I don't use shims on my 13" SB (bronze sleeve w/expanders), I just find them a pain and they were mangled from a previous owner. When in doubt, make sure oil is getting to wherever it's needed and don't tighten those caps too much. For hydro-static something something (insert technical blabber here) theoretical friction-less running, they have to be snug not tight. 0.015-0.002 is recommended by South Bend as far as I know and remember. Theoretically while running there should be a 100% oil film between the spindle and bearings. All the bearing wear is generally when the spindle starts/stops.


----------



## Kernbigo (Aug 17, 2015)

So have you checked the lift after you ran it?


----------



## dlane (Aug 17, 2015)

Lift is in spec when caps are tight, I'm thinking have some mandrels made of both dimensions big and small of spindle +.0005 ,put bearings on mandrel wrap bearing with strap and tighten strap trying to get them rounder. The spindle and bearing surfaces looked good .
When I got Machine the caps were finger tight ,expanders were sitting there screws not ingaged 
Think they knew they messed up the bearings that's why they sold it
Ted said he doesn't have any but wished he did. 
Plazza has some for later style h10 don't know if mine 1957 is later style?.
How would you try to make them round again ?. Thanks Greg after the mandrel thing I'll do the brake cylinder hone with bearings in the castings also. 
Thanks for the advice


----------



## woodtickgreg (Aug 17, 2015)

When using the hone I just turned it by hand to remove the scoring and grooves in the bearing . It doesn't take much.
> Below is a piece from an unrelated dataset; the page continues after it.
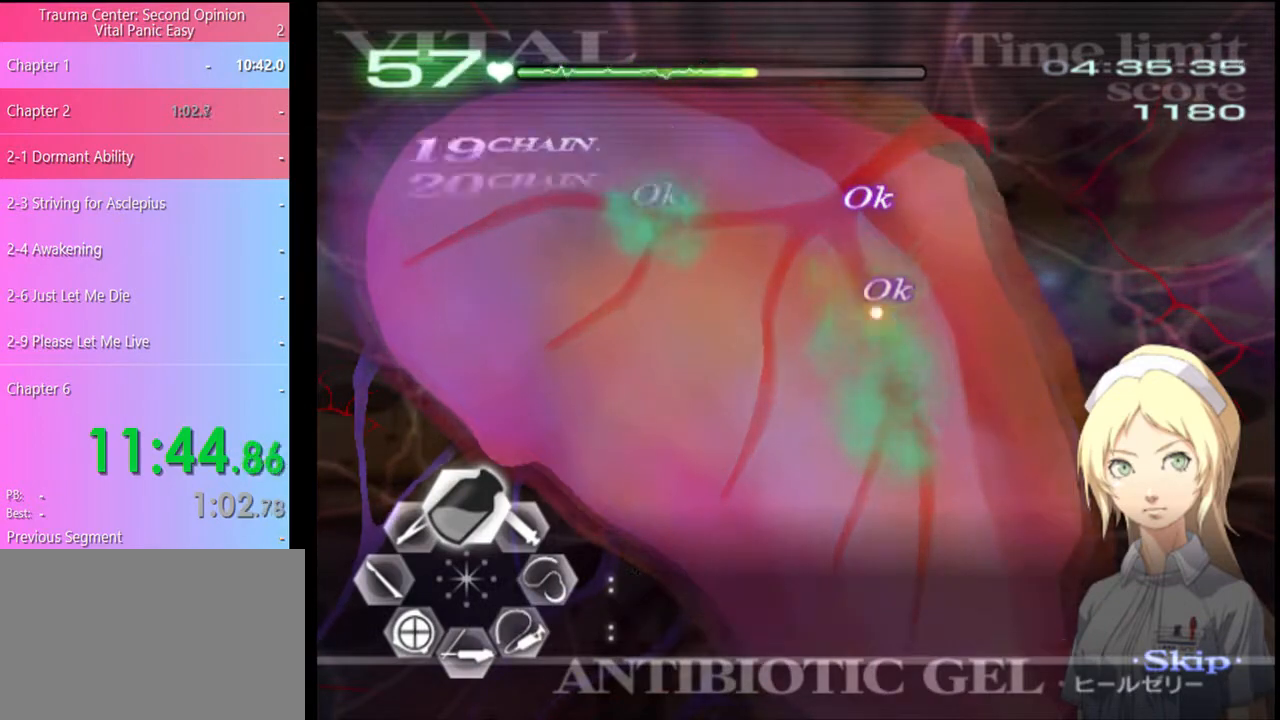
{"keys": ["a", "s"], "mouse": [], "events": [[67, "s", "down"], [200, "mouse_left", "down"], [267, "mouse_left", "up"], [367, "mouse_left", "down"], [467, "mouse_left", "up"]]}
I would be very leary of removing to much material from the bearing.


----------



## dlane (Aug 17, 2015)

Point well taken Greg thanks again,  I may wrap hone with some 800 wd paper . I used it to turn some aluminum mandrels.002 larger than the spindle diameters , they got a little warm , 
tomorrow I'll tare back into it


----------



## Kernbigo (Aug 18, 2015)

First of all how do you know they are not round? The way to check it is in 2 v blocks  using a .0001 indicator. If they are not concentric you find a auto engine rebuilder with a O.D. hone and have them hone concentric. After that you have a master to spoon scrape your plain bearings into.I worked machine repair for 25 years and scraped a lot of bearings and slides in. also the sizes need not be the same od size, they machined and scraped the bearings in individually. Also you are running your bearings to tight for a spindle that is in that need of repair, shim it to get .001 lift on each journal.


----------



## dlane (Aug 18, 2015)

Kernbigo thanks for replying / advice, the heavy ten bearings don't look like yours , is that a SB10 L ?
The bearings on a 10 L are a cylinder with a dovetail cut in them , the expander with coresponding dovetails fit in the bearing , when in place the expanders are snugged to expand bearing to the casting bore , shims control casting bore Id witch tighten bearing on spindle. Kinda hard to explain, I'll get pics of them when I tare into it later. If the expanders are pulled out with the caps " witch is bad" the top half of the cylinder bearings will be deformed . I beleve that PO did this , the bearing dove tails showed signs of it when I went thru the head stock but I didn't pick up on it then. The bearings in pic look like they need some help, mine don't resemble  that


Kernbigo said:


> Make sure  the felts are in the write place that can mess you up big time. I use a torque wrench to set mine that way you can increase the torque to get more clearance, before adding shim. Also leave the thrust bearing with more clearance tell you get the lift set. You also may not have enough oil pocket left in the bearings, you may have to spot them in with a spoon scraper.
> 
> 
> 
> ...


Thanks


----------



## dlane (Aug 20, 2015)

Hi all, still stumped , got bearings round again by putting striped spindle and bearings in casting tightened caps without shims , they are round again, reassembled spindle ,installed on headstock Shimed to.001 lift both ends , spindle spins good 2 full rotations spinning by hand, with caps and expanders snug ,Large cap still getting warm, all felts are rite and working ,thrust 
Bearing is new roller , eBay has a 10L headstock $279 + $120 Shipping kinda pricey, 
but I want it rite !.
Any other  SB 10L heavy suggestions
	

		
			
		

		
	






Thanks


----------



## Kernbigo (Aug 20, 2015)

When you say warm, what is the temp? You can run plain bearings 120- 140 deg. Put in a little synthetic 5w20 motor oi l should reduce some friction. Other wise you will have to scrape in some oil pockets to reduce the friction.


----------



## dlane (Aug 20, 2015)

Thanks Kernbigo, checking temp with ir thermometer, run ten min , headstock base 86 big cap 104
Ran it with small cap removed , same thing.
Is the synthetic oil detergent if so is that a prob , will it mix with the spindle oil ok ?.
I'll try that before tarring back into it.
The strange part is when I loosen the large cap the spindle drops .0005 , 
tighten cap spindle raises .0005 Seems kinda backwards , 
spindle turns free 2 rotations spinning by hand w belt loose ,caps expanders tight , .001 lift on both
no runout.. Headed to store for oil , check back later
Thanks


----------



## dlane (Aug 21, 2015)

Hi all ,gona have to stop work on lathe for a week , welding job came up.


----------



## dlane (Aug 22, 2015)

Thanks Kernbigo couldn't find a way to reply to your pm , I'll get back after it in a couple days.


----------